EXTRACTED INFORMATION
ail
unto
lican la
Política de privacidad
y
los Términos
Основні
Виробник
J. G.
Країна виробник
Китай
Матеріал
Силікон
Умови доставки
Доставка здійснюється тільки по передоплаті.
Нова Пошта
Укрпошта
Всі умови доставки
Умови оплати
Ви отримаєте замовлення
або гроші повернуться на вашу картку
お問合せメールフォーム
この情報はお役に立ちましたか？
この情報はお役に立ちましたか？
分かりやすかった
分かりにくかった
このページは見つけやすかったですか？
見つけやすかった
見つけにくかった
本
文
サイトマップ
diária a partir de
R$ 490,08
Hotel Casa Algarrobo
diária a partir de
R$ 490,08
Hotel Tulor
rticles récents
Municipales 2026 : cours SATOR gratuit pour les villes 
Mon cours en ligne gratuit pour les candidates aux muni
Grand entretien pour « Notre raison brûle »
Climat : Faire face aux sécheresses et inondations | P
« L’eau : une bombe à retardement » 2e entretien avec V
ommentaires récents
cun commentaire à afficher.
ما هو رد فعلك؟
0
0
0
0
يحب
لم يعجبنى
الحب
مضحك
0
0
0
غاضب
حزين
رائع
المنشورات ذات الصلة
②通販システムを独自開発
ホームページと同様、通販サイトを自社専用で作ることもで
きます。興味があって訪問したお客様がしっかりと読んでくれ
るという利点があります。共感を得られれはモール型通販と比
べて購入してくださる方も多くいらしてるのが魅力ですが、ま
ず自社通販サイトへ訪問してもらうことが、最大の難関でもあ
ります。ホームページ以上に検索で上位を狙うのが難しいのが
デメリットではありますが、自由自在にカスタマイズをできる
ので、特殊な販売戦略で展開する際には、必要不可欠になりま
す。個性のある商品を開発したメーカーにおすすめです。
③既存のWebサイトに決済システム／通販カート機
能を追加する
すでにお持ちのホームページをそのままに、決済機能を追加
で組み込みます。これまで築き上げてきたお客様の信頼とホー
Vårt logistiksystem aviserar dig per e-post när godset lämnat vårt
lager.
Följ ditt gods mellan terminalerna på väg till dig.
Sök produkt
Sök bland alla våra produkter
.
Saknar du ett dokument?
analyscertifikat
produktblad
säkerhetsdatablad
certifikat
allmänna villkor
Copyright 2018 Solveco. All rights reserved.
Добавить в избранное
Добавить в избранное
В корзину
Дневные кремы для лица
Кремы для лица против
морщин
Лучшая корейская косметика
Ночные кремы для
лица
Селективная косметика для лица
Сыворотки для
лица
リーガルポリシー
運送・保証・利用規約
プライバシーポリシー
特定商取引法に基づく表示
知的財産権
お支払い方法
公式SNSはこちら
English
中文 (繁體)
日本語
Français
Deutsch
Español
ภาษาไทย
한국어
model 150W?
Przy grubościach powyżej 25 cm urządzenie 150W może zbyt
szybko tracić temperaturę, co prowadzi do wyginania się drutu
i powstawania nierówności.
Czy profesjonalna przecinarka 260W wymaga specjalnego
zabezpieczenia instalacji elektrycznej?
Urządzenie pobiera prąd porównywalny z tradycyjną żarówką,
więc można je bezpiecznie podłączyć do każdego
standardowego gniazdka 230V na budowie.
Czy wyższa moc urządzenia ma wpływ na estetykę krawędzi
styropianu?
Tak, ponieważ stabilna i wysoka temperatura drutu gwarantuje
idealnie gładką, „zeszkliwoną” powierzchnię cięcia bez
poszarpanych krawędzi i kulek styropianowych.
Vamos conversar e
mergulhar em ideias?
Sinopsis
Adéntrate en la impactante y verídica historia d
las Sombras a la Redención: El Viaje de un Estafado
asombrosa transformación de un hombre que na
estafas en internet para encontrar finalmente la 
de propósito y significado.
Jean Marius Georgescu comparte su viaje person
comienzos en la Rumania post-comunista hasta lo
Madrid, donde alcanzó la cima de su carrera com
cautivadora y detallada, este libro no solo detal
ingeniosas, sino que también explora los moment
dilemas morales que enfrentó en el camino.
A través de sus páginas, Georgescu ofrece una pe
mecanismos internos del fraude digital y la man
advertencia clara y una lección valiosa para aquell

TASK OBJECTIVE
The answer is the run of lines above from the line containing "Селективная косметика для лица" through the line containing "szybko tracić temperaturę, co", copied exactly and alone.

SOLUTION TO THIS TASK
Селективная косметика для лица
Сыворотки для
лица
リーガルポリシー
運送・保証・利用規約
プライバシーポリシー
特定商取引法に基づく表示
知的財産権
お支払い方法
公式SNSはこちら
English
中文 (繁體)
日本語
Français
Deutsch
Español
ภาษาไทย
한국어
model 150W?
Przy grubościach powyżej 25 cm urządzenie 150W może zbyt
szybko tracić temperaturę, co prowadzi do wyginania się drutu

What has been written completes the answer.